People who attend church often are more likely to leave conservative, than people who attend church never or only occasionally.
conduct regression analyses relating (ii) y = high school GPA and x = hours of TV watching.
plot(x = student.survey$tv, y = student.survey$hi)
(a) Use graphical ways to portray the individual variables and their relationship.

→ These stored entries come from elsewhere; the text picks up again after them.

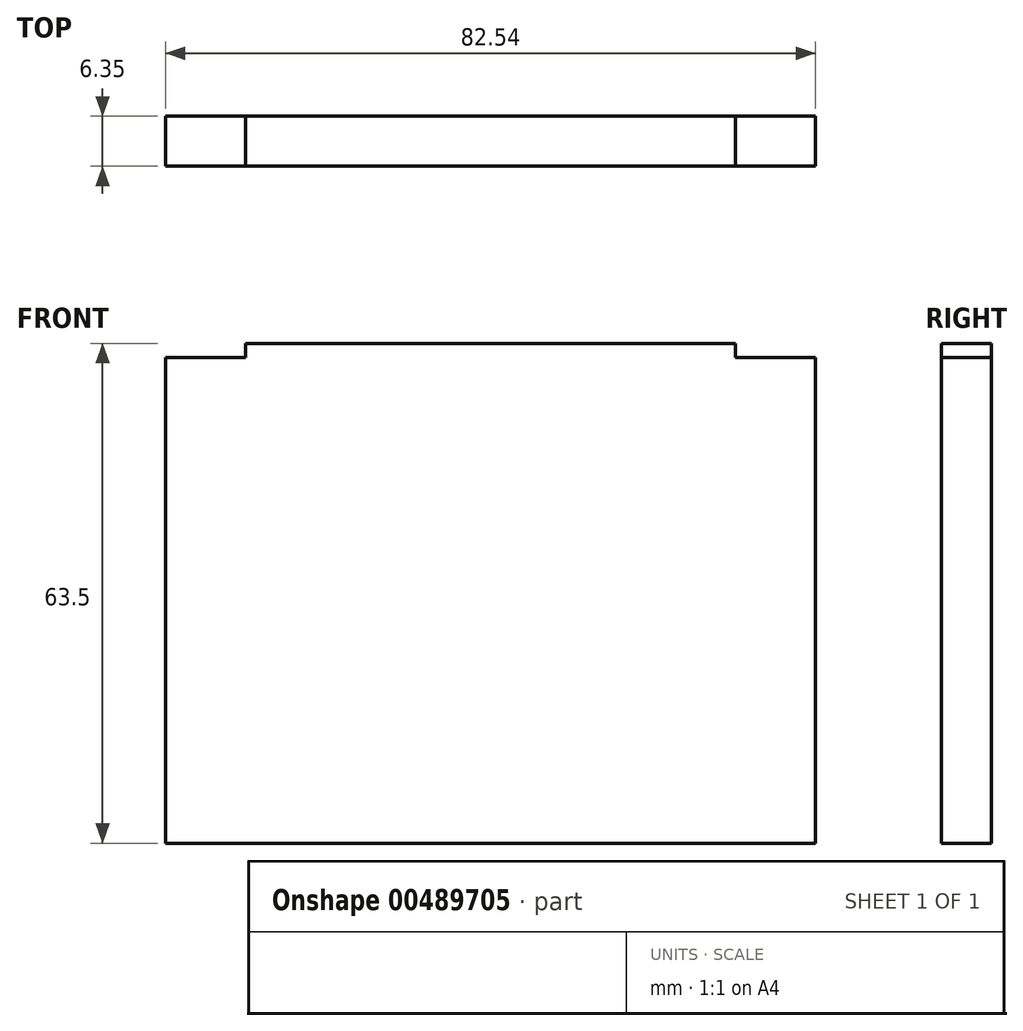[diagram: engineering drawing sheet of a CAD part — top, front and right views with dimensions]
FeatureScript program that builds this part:
annotation { "Feature Type Name" : "Feature", "Feature Type Description" : "" }
export const myFeature = defineFeature(function(context is Context, id is Id, definition is map)
    precondition{}
    {
        {
            var Q0;
            Q0=qCreatedBy(makeId("Front.planeOp"),FACE);
            var sketch = newSketch(context, id + "F0", { "sketchPlane" : qUnion([Q0])});
            skLineSegment(sketch, "E0.bottom", {"start": v(31.12, 31.75) * mm, "end": v(-31.12, 31.75) * mm});
            skLineSegment(sketch, "E0.top", {"start": v(41.28, -31.75) * mm, "end": v(-41.28, -31.75) * mm});
            skLineSegment(sketch, "E0.left", {"start": v(41.28, 29.97) * mm, "end": v(41.28, -31.75) * mm});
            skLineSegment(sketch, "E0.right", {"start": v(-41.28, 31.75) * mm, "end": v(-41.27, -31.75) * mm});
            skPoint(sketch, "E0.middle", {"position": v(0, 0) * mm});
            skLineSegment(sketch, "E1.top", {"start": v(-41.28, 29.97) * mm, "end": v(-31.12, 29.97) * mm});
            skLineSegment(sketch, "E1.right", {"start": v(-31.12, 31.75) * mm, "end": v(-31.12, 29.97) * mm});
            skLineSegment(sketch, "E2.MirrorCS", {"start": v(41.28, 29.97) * mm, "end": v(31.12, 29.97) * mm});
            skLineSegment(sketch, "E3.MirrorCS", {"start": v(31.12, 31.75) * mm, "end": v(31.12, 29.97) * mm});
            skPoint(sketch, "E4.orphan", {"position": v(41.28, 31.75) * mm});
            skSolve(sketch);
        }
        {
            var Q0;
            Q0 = qSketchRegion(id + "F0", true);
            extrude(context, id + "F1", {"entities" : qUnion([Q0]), "depth" : 6.35 * mm});
        }
    });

ggplot(data=student.survey, aes(x=tv, y=hi))+
geom_point()+
geom_smooth(method="lm", se=FALSE)
(b) Interpret descriptive statistics for summarizing the individual variables and their relationship.
I do not see a significant relationship here.
(c) Summarize and interpret results of inferential analyses.
While a few outliers- who watch a lot of TV seem to have below average High School GPAs, most people in this study fall between a 3.0 and a 4.0 GPA and average number of hours of tv does not seem to affect GPA.
For a class of 100 students, the teacher takes the 10 students who perform poorest on the midterm exam and enrolls them in a special tutoring program. The overall class mean is 70 on both the midterm and final, but the mean for the specially tutored students increases from 50 to 60. Use the concept of regression toward the mean to explain why this is not sufficient evidence to imply that the tutoring program was successful.
Maybe the 10 students who performed the poorest on the midterm would have had an increase from 50 to 60 for the final, regardless of the tutoring. Perhaps they would have been so aware and concerned that they had performed poorly on the midterm, that they would have made an extra effort to do better on the next (and final) exam. While the students that did better or even just average for the class- would not have felt the same drive to try harder.
https://www.youtube.com/watch?v=1tSqSMOyNFE
There is always a level of chance. “You should not expect them to be as unlucky when you test them a second time…their scores should improve just based on random chance.”